L'idea di esplorare la Corsica in bicicletta è nata da un'antica fascinazione per l'isola, coltivata fin dall'infanzia sfogliando atlanti geografici. I nomi dei luoghi, con i loro suoni strani e poco familiari, alimentavano un senso di curiosità e avventura. Questo viaggio è diventato realtà, tracciando un percorso su RideWithGps, seguendo le strade più suggestive e panoramiche, le riserve naturali e le zone isolate dell'entroterra. Gran parte del percorso ha seguito la GT20, la "grande traversata" in bici dell'isola, un'iniziativa dell'Agenzia per il Turismo della Corsica per promuovere il cicloturismo.

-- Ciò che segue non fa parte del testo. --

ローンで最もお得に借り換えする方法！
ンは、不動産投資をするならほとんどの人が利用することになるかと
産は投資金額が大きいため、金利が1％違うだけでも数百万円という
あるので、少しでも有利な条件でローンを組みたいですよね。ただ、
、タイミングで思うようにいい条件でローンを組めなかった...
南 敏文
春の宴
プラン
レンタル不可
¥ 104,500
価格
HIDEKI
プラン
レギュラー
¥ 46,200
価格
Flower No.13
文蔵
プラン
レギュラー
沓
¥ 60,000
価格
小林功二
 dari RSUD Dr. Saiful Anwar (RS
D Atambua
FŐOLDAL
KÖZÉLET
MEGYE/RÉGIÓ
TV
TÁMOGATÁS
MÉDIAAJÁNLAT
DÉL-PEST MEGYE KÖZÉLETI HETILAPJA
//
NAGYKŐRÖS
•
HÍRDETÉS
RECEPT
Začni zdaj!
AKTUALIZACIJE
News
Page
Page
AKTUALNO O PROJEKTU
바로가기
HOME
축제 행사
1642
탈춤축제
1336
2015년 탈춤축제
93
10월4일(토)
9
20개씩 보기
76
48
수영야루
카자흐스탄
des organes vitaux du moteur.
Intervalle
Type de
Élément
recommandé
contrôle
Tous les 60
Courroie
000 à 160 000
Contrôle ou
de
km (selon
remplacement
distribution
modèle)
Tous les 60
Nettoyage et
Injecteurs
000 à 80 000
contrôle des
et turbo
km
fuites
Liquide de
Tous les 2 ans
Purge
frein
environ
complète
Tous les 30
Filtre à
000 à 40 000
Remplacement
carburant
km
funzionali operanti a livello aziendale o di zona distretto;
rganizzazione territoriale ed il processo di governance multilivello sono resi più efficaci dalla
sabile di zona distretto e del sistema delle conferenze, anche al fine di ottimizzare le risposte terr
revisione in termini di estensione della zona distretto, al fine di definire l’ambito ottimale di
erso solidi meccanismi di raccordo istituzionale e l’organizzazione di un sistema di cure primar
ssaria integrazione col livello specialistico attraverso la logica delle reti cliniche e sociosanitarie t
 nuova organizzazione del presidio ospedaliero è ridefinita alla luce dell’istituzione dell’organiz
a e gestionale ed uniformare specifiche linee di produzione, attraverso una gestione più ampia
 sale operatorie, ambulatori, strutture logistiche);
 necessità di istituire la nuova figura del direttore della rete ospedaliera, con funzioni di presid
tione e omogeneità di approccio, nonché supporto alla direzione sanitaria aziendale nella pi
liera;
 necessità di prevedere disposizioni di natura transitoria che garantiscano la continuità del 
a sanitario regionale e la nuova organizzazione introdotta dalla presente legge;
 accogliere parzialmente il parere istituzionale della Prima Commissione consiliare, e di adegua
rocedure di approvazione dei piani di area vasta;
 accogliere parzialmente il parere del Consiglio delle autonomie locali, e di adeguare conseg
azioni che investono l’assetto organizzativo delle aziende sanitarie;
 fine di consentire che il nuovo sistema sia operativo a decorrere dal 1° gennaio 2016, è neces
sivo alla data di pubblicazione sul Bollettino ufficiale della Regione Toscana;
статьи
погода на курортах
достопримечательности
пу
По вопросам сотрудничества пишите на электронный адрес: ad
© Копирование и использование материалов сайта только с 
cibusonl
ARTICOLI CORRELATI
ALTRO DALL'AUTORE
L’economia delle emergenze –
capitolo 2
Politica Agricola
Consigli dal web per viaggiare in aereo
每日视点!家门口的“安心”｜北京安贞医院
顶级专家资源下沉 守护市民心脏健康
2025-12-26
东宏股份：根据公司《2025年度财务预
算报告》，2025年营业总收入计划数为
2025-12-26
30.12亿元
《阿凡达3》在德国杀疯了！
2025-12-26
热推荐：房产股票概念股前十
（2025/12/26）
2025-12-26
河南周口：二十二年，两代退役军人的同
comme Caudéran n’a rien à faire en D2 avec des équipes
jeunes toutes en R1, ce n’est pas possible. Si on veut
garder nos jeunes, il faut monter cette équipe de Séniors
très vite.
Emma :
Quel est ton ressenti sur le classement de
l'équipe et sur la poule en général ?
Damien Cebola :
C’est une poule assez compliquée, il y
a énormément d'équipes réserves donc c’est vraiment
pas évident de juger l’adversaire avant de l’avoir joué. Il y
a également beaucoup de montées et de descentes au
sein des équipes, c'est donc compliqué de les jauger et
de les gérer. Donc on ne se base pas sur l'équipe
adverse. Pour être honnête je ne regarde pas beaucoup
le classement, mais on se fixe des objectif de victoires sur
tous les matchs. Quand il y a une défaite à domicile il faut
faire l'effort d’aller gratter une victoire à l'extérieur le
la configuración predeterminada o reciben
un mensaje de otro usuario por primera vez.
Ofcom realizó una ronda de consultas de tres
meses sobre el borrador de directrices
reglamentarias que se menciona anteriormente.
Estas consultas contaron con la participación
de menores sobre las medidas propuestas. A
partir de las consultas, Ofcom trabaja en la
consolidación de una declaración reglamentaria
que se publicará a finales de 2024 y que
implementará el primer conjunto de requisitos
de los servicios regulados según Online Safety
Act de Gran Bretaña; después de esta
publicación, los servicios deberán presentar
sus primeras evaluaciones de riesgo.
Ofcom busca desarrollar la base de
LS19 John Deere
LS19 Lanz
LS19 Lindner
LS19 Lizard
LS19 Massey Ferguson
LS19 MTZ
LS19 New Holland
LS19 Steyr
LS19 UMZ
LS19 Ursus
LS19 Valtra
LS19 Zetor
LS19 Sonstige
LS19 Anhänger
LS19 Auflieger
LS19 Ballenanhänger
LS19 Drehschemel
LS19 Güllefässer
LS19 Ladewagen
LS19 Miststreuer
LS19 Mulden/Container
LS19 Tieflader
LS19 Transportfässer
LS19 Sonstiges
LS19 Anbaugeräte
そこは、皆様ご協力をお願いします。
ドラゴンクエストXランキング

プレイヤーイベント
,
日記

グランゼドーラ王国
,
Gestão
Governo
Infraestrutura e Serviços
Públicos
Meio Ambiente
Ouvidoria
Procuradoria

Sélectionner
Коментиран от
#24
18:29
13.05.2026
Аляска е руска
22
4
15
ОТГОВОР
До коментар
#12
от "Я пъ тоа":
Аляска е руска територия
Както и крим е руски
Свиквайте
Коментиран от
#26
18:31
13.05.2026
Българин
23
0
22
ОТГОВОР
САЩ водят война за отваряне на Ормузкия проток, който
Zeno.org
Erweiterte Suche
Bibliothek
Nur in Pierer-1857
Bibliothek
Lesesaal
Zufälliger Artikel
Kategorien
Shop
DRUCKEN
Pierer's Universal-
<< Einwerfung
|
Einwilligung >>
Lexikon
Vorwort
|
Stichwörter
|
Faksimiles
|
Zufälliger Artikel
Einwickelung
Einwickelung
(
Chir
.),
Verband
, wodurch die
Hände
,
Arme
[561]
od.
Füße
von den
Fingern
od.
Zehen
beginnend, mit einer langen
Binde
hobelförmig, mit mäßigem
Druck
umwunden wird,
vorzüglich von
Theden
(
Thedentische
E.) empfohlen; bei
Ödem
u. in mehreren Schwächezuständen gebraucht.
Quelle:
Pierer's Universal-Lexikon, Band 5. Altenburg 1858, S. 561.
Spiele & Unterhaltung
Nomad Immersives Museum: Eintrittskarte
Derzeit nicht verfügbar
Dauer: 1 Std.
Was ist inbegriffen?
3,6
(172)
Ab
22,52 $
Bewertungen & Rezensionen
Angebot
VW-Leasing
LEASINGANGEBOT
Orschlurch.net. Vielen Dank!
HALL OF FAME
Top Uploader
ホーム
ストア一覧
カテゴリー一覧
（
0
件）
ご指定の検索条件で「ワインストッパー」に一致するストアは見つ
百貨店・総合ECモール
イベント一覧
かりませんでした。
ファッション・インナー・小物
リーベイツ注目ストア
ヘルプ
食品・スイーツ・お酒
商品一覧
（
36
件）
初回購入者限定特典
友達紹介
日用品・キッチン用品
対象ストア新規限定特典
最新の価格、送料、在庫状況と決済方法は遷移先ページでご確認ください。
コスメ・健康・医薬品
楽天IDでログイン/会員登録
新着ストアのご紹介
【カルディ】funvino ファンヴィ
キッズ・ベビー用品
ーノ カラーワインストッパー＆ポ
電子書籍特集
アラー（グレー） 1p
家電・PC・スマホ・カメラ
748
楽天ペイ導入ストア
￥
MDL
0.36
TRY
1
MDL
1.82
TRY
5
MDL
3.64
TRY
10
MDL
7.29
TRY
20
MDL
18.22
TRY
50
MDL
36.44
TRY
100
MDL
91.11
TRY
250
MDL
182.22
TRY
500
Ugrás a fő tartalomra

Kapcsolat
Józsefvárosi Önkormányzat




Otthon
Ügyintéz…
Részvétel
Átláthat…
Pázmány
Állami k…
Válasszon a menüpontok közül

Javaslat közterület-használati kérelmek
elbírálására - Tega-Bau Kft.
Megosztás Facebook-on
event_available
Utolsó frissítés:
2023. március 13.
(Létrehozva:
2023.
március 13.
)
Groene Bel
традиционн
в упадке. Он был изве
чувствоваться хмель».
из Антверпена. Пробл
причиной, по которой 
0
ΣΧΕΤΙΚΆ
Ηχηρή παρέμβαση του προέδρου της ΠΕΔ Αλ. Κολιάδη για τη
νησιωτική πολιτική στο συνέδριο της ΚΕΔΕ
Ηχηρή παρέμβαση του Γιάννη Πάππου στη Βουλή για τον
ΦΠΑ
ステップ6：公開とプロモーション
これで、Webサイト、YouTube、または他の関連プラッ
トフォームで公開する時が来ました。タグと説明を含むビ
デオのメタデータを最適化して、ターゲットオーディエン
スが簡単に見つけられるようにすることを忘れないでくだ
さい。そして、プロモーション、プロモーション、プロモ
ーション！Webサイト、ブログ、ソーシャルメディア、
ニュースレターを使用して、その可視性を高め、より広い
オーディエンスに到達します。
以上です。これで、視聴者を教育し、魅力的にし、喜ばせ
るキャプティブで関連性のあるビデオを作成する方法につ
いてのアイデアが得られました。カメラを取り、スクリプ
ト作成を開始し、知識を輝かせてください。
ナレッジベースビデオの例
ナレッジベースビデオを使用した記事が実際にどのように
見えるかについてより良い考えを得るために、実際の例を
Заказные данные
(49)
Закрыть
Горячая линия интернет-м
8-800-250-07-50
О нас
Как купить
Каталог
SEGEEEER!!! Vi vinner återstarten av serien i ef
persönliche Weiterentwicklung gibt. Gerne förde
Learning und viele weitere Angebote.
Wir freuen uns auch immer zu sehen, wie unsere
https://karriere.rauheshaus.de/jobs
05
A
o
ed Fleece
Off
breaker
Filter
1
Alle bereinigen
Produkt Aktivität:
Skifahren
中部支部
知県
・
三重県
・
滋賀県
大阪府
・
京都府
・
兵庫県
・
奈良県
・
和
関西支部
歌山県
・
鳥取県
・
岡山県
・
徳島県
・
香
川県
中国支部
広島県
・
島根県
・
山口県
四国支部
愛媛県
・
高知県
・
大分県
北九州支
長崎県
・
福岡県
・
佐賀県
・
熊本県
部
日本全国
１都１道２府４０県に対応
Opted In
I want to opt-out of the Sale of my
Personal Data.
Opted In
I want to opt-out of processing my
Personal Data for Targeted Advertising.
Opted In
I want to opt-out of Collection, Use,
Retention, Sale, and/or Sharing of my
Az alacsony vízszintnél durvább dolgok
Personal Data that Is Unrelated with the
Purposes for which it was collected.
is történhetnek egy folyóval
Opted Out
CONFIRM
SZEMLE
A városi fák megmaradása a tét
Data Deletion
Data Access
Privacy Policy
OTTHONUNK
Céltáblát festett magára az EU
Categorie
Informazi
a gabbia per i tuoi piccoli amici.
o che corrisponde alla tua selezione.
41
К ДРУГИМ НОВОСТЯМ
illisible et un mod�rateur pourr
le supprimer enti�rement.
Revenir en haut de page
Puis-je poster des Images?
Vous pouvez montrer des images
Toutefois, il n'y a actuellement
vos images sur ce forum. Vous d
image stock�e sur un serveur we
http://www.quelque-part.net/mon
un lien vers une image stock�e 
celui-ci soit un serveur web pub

Preparazione e Imprevisti: Da Savona a Livorno
La pianificazione del viaggio ha richiesto un delicato equilibrio tra preparazione dettagliata e improvvisazione. Nonostante la meticolosa pianificazione, gli imprevisti sono sempre dietro l'angolo. In questo caso, la cancellazione del traghetto notturno da Savona, ha costretto a riorganizzare il viaggio, optando per la tratta pomeridiana da Livorno. Un cambio di programma che ha comportato una levataccia per prendere l'Intercity, ma che ha regalato mezza giornata extra e una notte in più sull'isola.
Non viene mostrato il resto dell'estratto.